1967 YAHUDİ İSTİLASI VE YAHUDİ İMPARATORLUĞU

Kudüs’ün 1967’de siyonist çetelerce istilası, hiç kuşkusuz 1917’deki istilanın ikinci bir aşaması mahiyetindedir. İngilizler ve Fransızlar, henüz 29 Nisan 1916’da yaptıkları Sykes-Picot Antlaşması ile bölgeyi paramparça etmişlerdi. İki sömürgeci güç 1917’den sonra bölgeye hâkim olduğunda bölgeyi Lübnan parçalanmışlığında açıkça izlenebileceği üzere daha da küçük parçalara böldüler. Öte yandan süreç içinde bölgede yaşanan, daha doğrusu ulusalcı sosyalizm silahı ile yaşatılan iç siyasal bölünmeler de Filistin ve Şam Müslümanları arasına duvarlar koydu. Nasırcılığın Mısır iktidarı, BAAS’ın Suriye ve Irak’taki hakimiyeti, onun yanında Yemen’deki bölünmeler Kudüs’ün çevresindeki demografiyi darmadağın etti.

Bu parçalanmışlık denkleminde siyonistler, Kudüs’ü 1967’de istila edebildiler. Siyonistler, o günden bu yana bir yandan Kudüs istilasını tamamlamak, öte yandan Arz-ı Mev’ud hatta çevresini de istila ederek bir bölge imparatorluğu olmak istiyorlar. Bugün Gazze’nin yaşadığı bunun bir parçasıdır.  Gazze, 1917’de aradan çıktığında Arap Yarımadası dahi aşılarak istila Antep-Adana’ya kadar uzandı. Bugün de hedef budur. Bölgenin son dönemde iyice tahrip edilen demografisi, bu yönde siyonistlere cesaret vermekte ve hizmet etmektedir.

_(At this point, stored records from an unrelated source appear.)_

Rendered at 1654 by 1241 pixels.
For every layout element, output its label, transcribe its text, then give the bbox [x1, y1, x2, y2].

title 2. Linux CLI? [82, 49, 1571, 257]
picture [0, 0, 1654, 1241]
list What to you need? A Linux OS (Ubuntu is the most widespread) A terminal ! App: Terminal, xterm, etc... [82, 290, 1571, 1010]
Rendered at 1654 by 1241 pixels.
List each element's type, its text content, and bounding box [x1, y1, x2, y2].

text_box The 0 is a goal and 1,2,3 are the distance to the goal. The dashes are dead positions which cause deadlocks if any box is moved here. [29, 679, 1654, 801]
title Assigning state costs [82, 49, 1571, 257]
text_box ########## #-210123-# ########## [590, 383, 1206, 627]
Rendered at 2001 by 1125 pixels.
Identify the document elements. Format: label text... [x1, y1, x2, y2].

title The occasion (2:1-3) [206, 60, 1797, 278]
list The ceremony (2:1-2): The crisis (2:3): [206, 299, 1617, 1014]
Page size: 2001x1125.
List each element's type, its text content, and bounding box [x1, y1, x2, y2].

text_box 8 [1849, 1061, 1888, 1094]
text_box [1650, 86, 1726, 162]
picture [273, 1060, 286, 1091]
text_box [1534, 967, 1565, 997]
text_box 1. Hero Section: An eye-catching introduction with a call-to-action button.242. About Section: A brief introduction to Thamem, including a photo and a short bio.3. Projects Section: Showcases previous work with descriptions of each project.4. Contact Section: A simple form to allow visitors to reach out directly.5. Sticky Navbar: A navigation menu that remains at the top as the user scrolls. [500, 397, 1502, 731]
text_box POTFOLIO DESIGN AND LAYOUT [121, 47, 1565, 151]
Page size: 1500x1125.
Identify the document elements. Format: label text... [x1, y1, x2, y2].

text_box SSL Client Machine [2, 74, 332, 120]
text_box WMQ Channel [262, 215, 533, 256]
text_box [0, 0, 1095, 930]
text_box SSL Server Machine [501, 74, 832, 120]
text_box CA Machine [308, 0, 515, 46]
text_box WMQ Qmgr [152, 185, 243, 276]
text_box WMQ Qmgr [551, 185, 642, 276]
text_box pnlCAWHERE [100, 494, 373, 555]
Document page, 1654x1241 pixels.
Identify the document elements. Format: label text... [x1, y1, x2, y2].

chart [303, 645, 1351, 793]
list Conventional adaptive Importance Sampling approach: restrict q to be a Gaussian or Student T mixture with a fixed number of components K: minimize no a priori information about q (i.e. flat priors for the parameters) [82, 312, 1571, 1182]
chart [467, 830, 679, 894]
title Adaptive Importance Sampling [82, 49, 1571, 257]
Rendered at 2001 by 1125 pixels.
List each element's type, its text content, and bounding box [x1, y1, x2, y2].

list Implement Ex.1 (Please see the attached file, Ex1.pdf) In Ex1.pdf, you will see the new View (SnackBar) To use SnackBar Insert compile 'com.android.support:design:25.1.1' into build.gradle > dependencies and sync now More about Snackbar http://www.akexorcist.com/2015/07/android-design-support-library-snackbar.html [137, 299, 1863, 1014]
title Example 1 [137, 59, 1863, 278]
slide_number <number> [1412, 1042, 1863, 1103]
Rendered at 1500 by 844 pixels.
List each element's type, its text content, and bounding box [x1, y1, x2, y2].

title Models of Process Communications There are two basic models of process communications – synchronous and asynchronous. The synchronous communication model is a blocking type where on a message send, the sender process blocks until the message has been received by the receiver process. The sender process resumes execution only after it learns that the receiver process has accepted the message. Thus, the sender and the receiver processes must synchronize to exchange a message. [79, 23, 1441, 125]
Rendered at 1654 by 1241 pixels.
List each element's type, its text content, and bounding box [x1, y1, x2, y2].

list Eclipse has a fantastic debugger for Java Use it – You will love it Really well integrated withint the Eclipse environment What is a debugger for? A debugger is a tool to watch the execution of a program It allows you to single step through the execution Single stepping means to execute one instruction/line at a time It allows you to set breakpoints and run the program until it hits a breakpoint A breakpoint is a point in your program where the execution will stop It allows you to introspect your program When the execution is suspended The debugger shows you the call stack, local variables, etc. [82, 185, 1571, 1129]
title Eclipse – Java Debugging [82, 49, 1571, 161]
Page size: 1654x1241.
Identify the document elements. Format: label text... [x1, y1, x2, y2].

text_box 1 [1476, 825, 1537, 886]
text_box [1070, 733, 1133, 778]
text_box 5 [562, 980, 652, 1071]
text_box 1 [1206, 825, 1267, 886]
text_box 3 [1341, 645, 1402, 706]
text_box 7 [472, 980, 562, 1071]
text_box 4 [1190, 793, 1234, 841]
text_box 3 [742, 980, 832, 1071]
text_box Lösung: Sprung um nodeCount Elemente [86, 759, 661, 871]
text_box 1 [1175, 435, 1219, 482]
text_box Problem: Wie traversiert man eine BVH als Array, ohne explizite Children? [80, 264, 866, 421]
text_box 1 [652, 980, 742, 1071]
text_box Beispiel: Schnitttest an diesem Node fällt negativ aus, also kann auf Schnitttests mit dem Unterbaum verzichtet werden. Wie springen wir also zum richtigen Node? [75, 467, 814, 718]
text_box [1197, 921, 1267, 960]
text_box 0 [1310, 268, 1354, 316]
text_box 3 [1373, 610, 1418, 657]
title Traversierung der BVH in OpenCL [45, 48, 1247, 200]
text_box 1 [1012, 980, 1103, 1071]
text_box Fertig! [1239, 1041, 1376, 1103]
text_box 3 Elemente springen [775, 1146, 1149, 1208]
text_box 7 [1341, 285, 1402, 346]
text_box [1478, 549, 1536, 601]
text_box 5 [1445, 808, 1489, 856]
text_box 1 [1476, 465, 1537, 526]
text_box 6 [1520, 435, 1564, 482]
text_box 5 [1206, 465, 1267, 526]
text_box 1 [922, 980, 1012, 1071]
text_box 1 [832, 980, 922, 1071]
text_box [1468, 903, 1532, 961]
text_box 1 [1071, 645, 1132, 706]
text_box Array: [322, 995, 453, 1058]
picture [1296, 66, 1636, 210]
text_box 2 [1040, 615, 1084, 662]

Bugünkü planlamanın önde gelen mimarı göründüğü kadarıyla Bernard Lewis’tir. Eski bir İngiliz istihbaratı üyesi olan Lewis, bizzat israil’in kuruluşunda görev almış, ardından Şam İsmailileri üzerine doktora yapmış, yani azınlıkların, iç karışıklıkların istilalardaki yeri konusunda uzmanlaşmıştır.

Lewis, bizzat kendi ifadesi ve belgeleriyle Körfez Savaşı’nın mühendisleri arasındadır. Körfez Savaşı, öncesi ve sonrası gelişmelerin Kudüs’ten bağımsız olduğunu düşünmek herhalde mümkün değildir. O savaşla; bölgedeki Sykes-Picot eseri nispeten parçalanmışlık yerini, paramparça bir yapıya bıraktı.

Bunu 2017’de yazdığım bir yazıda “Selâhaddin Öncesi Çağa Dönüş” diye anlatmıştım. Lewis’in bize bıraktığı tablo belki ondan da karmaşıktır.

Kudüs’ü merkeze alarak Arap Yarımadası ve çevresindeki gelişmelere bir de bu tarihsel arka plan penceresinden bakalım. Mescid-i Aksâ’yı tam olarak istilanın kaç koldan işleyen bir strateji olduğu belki anlaşılır. Buna karşı henüz bir Müslüman stratejisi var mı? Yahudi İmparatorluğunun kurulmasını nasıl engelleyeceğiz? Bu yönde sağlam bir program söz konusu mu?